This project demonstrates an exploratory analysis and clustering of wine data using Agglomerative Clustering, a hierarchical clustering technique. It employs the wine dataset, focusing on uncovering inherent groupings based on wine characteristics such as Alcohol, Malic Acid, and Ash content. Visualizations include dendrograms for understanding cluster formations and scatter plots for visual inspection of clusters in both 2D and 3D.
To run this analysis, ensure you have Python installed on your system along with the necessary libraries: Pandas, NumPy, Matplotlib, SciPy, Seaborn, and scikit-learn.
- Python 🐍
- Pandas 📊
- NumPy 🔢
- Matplotlib 📉
- SciPy 🔬
- Seaborn 🎨
- scikit-learn 🤖
First, clone the repository or download the analysis script. Then, install the required Python packages using pip:
pip install pandas numpy matplotlib scipy seaborn scikit-learn
The analysis is performed on a "wine-clustering.csv" file, which should be placed in the same directory as the script. This dataset must have several features related to wine characteristics, with the first column being an identifier and the subsequent columns representing different attributes.
The script follows these steps to analyze the wine data:
- Data Loading: Reads the wine dataset into a Pandas DataFrame.
- Feature Extraction: Selects the relevant features for clustering.

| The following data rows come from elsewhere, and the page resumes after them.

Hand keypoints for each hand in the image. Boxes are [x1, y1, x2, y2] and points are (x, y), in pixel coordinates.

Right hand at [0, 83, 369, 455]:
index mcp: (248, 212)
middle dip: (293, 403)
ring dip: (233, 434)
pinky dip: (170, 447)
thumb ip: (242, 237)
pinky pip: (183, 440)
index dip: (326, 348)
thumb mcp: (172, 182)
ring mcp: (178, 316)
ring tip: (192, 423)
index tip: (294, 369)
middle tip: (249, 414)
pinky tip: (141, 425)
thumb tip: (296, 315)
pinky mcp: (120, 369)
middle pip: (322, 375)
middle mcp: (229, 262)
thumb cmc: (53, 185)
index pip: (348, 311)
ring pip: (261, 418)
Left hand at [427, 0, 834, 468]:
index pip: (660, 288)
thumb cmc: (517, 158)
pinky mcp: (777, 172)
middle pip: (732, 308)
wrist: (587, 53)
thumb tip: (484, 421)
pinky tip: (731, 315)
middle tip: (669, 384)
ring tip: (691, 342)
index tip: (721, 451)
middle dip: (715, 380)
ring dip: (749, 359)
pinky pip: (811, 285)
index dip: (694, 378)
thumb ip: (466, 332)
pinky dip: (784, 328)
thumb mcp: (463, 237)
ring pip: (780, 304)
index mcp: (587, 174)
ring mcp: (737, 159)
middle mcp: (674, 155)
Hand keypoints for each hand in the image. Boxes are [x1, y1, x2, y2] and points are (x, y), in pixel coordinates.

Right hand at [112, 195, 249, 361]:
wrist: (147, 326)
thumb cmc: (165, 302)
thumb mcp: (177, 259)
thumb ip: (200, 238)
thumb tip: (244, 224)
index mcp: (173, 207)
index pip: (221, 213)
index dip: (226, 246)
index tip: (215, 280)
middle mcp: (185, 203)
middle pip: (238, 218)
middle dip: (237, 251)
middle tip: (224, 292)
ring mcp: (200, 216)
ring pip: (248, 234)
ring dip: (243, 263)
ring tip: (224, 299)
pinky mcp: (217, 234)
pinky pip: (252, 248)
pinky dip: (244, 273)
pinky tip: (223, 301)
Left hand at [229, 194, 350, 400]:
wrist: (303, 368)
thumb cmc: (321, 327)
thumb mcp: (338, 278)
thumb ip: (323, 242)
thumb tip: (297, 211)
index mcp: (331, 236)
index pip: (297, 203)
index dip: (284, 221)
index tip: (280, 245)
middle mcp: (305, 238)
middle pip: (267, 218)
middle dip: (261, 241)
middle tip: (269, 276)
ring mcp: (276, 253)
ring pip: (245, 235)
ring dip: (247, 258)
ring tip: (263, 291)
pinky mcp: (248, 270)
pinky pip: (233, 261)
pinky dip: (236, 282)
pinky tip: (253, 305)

- Agglomerative Clustering: Applies Agglomerative Clustering to categorize wines into clusters based on their features.
- Dendrogram Visualization: Generates a dendrogram to visualize the hierarchical clustering structure.

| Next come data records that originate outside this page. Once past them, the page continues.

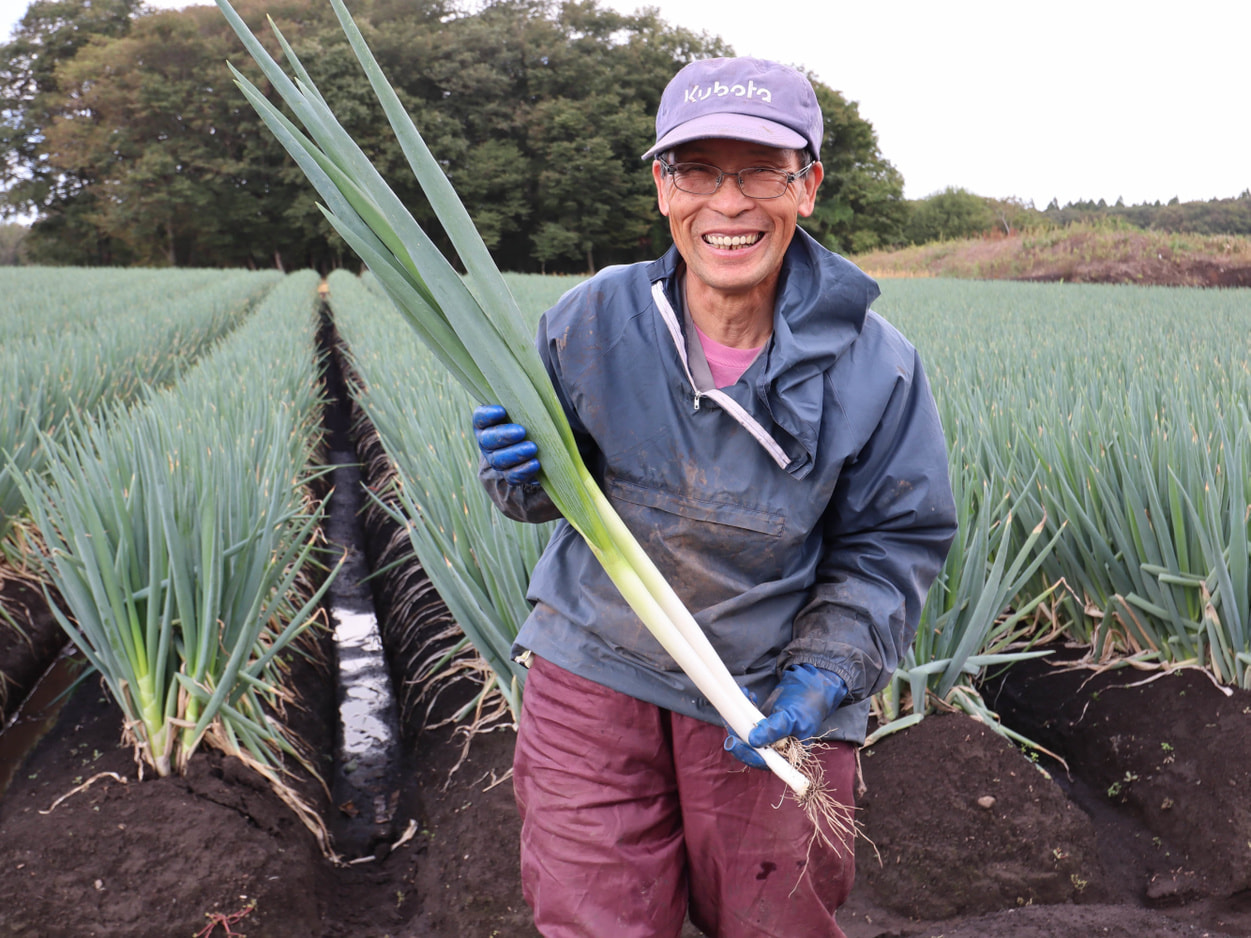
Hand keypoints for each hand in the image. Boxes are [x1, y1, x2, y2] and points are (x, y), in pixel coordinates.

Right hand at [472, 404, 539, 484]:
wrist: (540, 446)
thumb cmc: (529, 420)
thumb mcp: (525, 410)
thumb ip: (523, 402)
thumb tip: (530, 396)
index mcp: (486, 424)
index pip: (480, 418)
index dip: (488, 415)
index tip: (502, 411)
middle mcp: (487, 443)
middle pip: (487, 441)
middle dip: (503, 436)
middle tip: (522, 431)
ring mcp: (496, 460)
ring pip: (499, 460)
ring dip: (516, 454)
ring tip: (532, 448)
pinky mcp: (509, 475)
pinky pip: (511, 476)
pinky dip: (523, 470)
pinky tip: (535, 463)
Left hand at [723, 664, 847, 768]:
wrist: (813, 687)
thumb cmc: (807, 706)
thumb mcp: (793, 717)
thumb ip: (775, 729)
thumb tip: (753, 740)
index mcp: (788, 754)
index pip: (764, 761)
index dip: (747, 754)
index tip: (733, 743)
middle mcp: (777, 748)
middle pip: (751, 747)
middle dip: (739, 731)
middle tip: (729, 718)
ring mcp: (769, 735)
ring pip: (747, 732)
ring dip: (739, 717)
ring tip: (742, 697)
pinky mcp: (764, 723)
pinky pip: (749, 719)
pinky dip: (745, 708)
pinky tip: (748, 695)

- Cluster Visualization: Plots the clusters in both 2D and 3D to inspect the distribution of wine samples.
- Box and Violin Plots: Creates box and violin plots to compare the distribution of key features across different clusters.

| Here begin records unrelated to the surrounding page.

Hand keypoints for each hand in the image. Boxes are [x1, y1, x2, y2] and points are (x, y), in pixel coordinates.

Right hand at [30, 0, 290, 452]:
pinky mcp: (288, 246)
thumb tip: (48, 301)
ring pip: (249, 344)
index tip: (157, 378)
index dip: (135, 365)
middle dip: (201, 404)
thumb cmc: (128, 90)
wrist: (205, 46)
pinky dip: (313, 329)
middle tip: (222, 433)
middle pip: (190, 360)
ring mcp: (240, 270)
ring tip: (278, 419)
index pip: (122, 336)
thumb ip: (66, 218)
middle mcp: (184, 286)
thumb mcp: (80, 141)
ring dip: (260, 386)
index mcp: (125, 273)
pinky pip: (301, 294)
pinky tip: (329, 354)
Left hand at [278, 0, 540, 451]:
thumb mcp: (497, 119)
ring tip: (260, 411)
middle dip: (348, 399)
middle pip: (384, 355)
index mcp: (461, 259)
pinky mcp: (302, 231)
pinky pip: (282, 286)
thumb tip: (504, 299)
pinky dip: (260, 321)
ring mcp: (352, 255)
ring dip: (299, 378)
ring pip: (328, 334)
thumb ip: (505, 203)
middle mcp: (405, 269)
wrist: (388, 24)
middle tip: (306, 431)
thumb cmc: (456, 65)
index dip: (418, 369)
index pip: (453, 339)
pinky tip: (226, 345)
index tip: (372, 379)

To perform the analysis, navigate to the directory containing the script and dataset, then execute the script:
python wine_clustering_analysis.py
The script will output:
- Cluster labels for each wine sample.
- A dendrogram 🌳 to visualize the clustering hierarchy.
- 2D and 3D scatter plots showing the clusters based on selected features.
- Box 📦 and violin 🎻 plots to compare feature distributions across clusters.
This analysis provides insights into the natural groupings within the wine dataset based on selected chemical properties. It showcases the power of hierarchical clustering in understanding complex datasets and lays the groundwork for further exploration, such as identifying characteristics that define premium wines or tailoring wine recommendations.